Start of DATA EXTRACTS
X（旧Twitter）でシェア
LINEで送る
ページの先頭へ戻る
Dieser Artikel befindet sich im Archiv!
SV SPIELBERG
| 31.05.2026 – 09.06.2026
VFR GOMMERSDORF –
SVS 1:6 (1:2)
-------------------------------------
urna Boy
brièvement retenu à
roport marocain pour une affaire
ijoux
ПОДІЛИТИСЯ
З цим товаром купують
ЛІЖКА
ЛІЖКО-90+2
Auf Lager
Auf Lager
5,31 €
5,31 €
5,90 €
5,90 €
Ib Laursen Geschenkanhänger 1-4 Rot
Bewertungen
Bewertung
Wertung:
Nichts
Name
End of DATA EXTRACTS
Start of DATA EXTRACTS
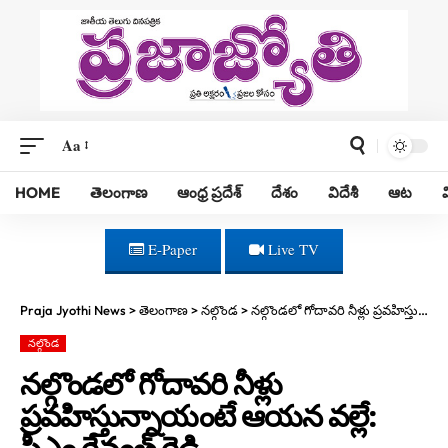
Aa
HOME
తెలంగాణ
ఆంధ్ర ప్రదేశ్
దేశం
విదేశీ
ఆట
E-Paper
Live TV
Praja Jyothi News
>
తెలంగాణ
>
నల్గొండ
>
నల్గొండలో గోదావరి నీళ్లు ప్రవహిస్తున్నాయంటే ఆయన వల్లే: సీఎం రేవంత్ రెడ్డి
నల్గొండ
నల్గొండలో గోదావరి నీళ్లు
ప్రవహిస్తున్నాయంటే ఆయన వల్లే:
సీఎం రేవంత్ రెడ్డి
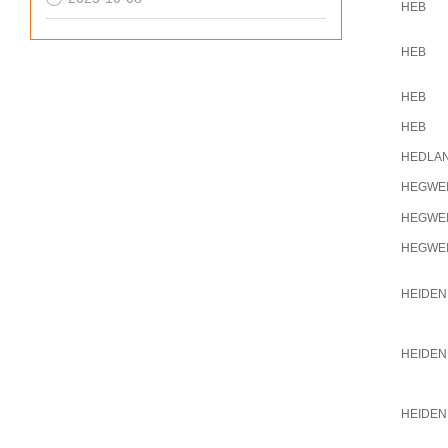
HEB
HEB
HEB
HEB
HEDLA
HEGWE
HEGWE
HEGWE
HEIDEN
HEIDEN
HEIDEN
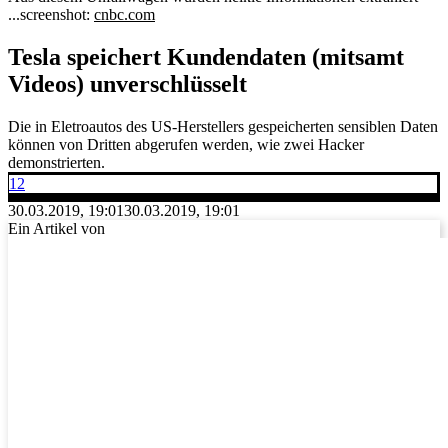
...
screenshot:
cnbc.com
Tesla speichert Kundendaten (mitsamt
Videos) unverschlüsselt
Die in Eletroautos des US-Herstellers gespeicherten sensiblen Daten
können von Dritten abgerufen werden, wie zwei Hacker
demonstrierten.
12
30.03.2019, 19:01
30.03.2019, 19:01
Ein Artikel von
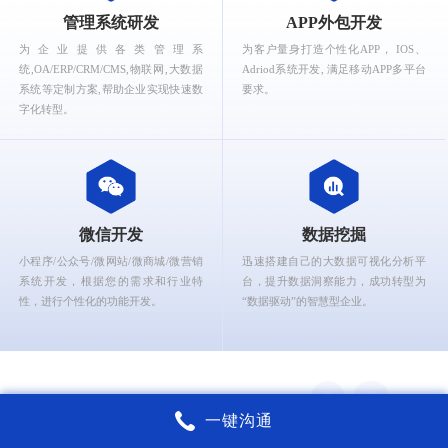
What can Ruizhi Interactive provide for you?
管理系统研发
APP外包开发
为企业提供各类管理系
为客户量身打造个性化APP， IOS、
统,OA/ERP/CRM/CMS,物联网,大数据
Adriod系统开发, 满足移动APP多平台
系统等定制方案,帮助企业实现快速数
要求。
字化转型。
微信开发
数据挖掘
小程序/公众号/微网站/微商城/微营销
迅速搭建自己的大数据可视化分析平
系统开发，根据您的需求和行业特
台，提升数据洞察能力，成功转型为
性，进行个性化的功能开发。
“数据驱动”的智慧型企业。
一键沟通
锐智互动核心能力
End of DATA EXTRACTS
Start of DATA EXTRACTS
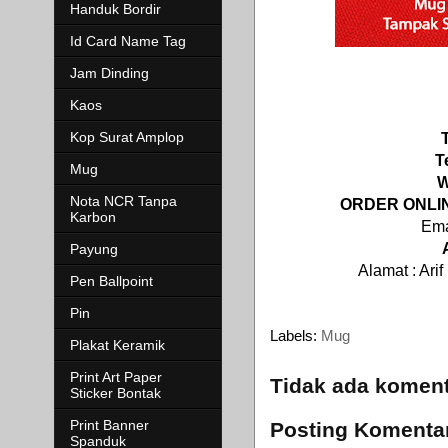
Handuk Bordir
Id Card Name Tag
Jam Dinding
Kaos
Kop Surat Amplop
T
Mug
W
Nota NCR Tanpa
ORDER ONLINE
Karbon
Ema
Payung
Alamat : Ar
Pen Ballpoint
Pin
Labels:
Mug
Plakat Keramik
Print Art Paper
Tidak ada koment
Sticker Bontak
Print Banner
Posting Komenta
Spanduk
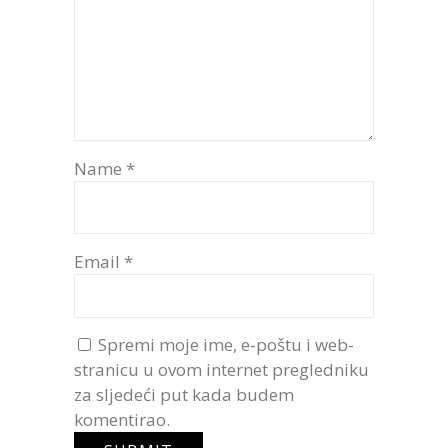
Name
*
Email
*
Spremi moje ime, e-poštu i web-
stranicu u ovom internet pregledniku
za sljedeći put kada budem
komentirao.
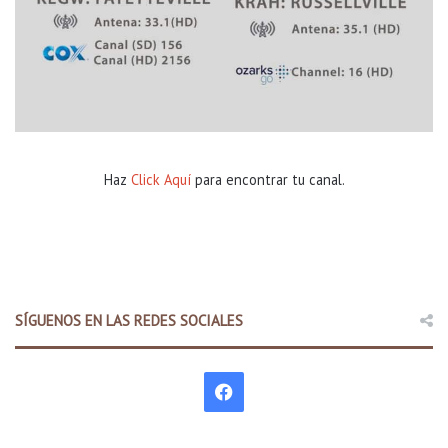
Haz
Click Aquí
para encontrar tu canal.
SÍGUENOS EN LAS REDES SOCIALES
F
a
End of DATA EXTRACTS
■ EXERCISE PROMPT ■
What's needed is an exact copy of the records above from the line containing "Videos) unverschlüsselt" down to the line containing "系统开发，根据您的需求和行业特", both included, without any pictures.

■ EXERCISE ANSWER ■
Videos) unverschlüsselt
Die in Eletroautos des US-Herstellers gespeicherten sensiblen Daten
können von Dritten abgerufen werden, wie zwei Hacker
demonstrierten.
12
30.03.2019, 19:01
30.03.2019, 19:01
Ein Artikel von
What can Ruizhi Interactive provide for you?
管理系统研发
APP外包开发
为企业提供各类管理系
为客户量身打造个性化APP， IOS、
统,OA/ERP/CRM/CMS,物联网,大数据
Adriod系统开发, 满足移动APP多平台
系统等定制方案,帮助企业实现快速数
要求。
字化转型。
微信开发
数据挖掘
小程序/公众号/微网站/微商城/微营销
迅速搭建自己的大数据可视化分析平
系统开发，根据您的需求和行业特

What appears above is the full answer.